#### Task:
Can you turn the paragraph in the Polars performance text that begins "Polars was created to deliver" into a short list that keeps its main facts?

#### Text excerpt:
The pandas Performance Problem

Pandas is the bedrock of Python data science, but its performance characteristics have always been a limitation. Pandas operates single-threaded on a single CPU core, stores data in NumPy arrays that are often memory-inefficient for mixed-type DataFrames, and copies data extensively during transformation operations. A pandas pipeline processing a 5GB CSV file on a 16-core machine with 64GB of RAM uses one core and may require 15-20GB of memory due to intermediate copies.

Polars was created to deliver orders-of-magnitude better performance for DataFrame operations by applying modern systems programming techniques to the DataFrame model. Polars is implemented in Rust, uses Apache Arrow as its internal memory format, executes queries in parallel across all available CPU cores, and applies lazy query optimization (analogous to a SQL query planner) to compute only the minimal set of operations needed to produce the final result.

The combination of these design choices produces benchmark results that consistently show Polars completing common DataFrame operations 5-30x faster than pandas on the same hardware, with significantly lower memory consumption due to Arrow’s columnar format and Polars’ avoidance of excessive intermediate copies.

The Arrow Foundation

Polars stores all DataFrame columns in Apache Arrow columnar arrays. This Arrow foundation provides several performance advantages. Arrow’s columnar layout enables SIMD (Single Instruction Multiple Data) CPU instructions to process 8 or 16 values simultaneously in a single CPU instruction, providing vectorized computation throughput that scalar row-by-row processing cannot match. Arrow’s zero-copy sharing enables Polars DataFrames to be passed to DuckDB, PyIceberg, and other Arrow-native libraries without copying data, enabling zero-overhead interoperability between components of the Python analytics stack.

[Dataset entries]
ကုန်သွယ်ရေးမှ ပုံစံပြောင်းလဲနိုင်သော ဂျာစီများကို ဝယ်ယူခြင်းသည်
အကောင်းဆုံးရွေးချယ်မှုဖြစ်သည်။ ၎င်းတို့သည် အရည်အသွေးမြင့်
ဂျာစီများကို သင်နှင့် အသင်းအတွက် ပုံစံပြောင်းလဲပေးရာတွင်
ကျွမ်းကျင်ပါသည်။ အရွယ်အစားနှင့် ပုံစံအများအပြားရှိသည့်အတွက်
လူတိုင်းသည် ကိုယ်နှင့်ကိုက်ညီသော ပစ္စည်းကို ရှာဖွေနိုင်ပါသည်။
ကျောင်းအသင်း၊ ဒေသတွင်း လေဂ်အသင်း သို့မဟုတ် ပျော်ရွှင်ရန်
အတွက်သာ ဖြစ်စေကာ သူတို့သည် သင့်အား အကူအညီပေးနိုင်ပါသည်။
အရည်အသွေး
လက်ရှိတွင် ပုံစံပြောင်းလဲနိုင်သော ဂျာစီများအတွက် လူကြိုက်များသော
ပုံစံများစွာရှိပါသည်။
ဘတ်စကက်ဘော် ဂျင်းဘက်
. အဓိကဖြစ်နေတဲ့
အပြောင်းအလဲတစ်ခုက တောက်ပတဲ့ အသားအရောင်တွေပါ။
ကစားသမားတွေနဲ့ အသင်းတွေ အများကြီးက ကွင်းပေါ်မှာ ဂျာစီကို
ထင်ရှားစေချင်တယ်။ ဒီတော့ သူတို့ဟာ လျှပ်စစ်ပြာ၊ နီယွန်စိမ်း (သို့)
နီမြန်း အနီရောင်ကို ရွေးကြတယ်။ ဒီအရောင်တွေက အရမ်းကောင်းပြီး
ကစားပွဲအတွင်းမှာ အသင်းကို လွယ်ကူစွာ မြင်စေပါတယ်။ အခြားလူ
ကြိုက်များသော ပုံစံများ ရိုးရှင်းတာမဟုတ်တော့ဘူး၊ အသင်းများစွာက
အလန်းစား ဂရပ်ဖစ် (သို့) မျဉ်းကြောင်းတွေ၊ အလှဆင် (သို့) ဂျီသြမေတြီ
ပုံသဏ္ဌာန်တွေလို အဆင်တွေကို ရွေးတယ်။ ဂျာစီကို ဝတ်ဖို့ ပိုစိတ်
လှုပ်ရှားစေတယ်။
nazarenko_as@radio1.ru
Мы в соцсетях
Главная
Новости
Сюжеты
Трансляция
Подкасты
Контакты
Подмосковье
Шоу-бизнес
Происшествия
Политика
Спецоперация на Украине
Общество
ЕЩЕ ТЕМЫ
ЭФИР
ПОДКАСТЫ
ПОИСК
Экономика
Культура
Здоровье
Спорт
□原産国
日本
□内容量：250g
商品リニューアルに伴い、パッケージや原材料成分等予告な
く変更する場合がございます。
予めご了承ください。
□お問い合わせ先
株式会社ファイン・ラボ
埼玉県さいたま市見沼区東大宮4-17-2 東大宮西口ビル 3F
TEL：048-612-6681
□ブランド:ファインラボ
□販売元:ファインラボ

#### Response for this exercise:
- Polars aims for orders-of-magnitude faster DataFrame operations by applying modern systems programming techniques to the DataFrame model.
- It is implemented in Rust.
- It uses Apache Arrow as its internal memory format.
- It runs queries in parallel across all available CPU cores.
- It applies lazy query optimization, similar to a SQL query planner, so it computes only the minimal set of operations needed for the final result.